▶ Brief
Would you tally how many lines in the records include the word "between"? Reply with the number only.

▶ Data extracts
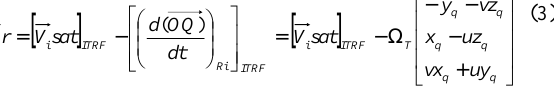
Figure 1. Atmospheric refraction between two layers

==

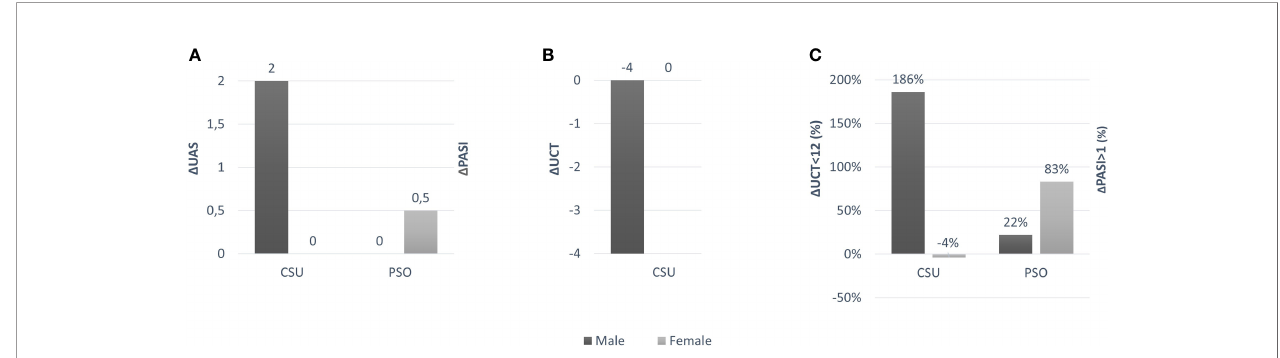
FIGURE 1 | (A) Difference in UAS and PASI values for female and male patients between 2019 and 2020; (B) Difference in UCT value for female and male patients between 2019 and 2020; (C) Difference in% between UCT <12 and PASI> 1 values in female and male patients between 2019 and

--

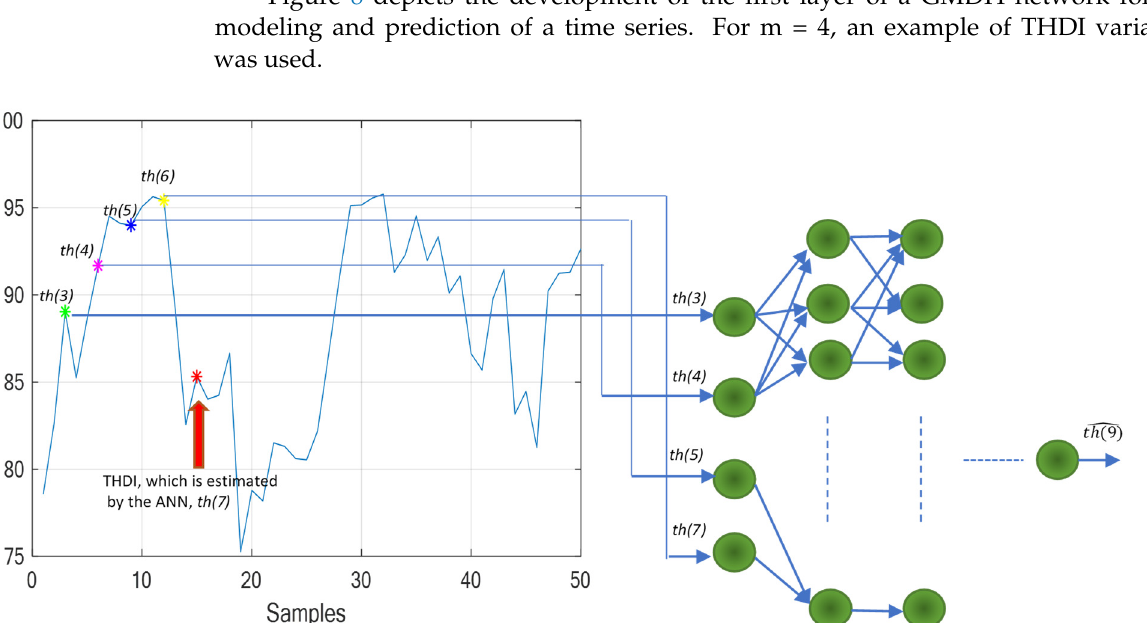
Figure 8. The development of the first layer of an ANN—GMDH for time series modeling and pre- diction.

▶ Written answer
2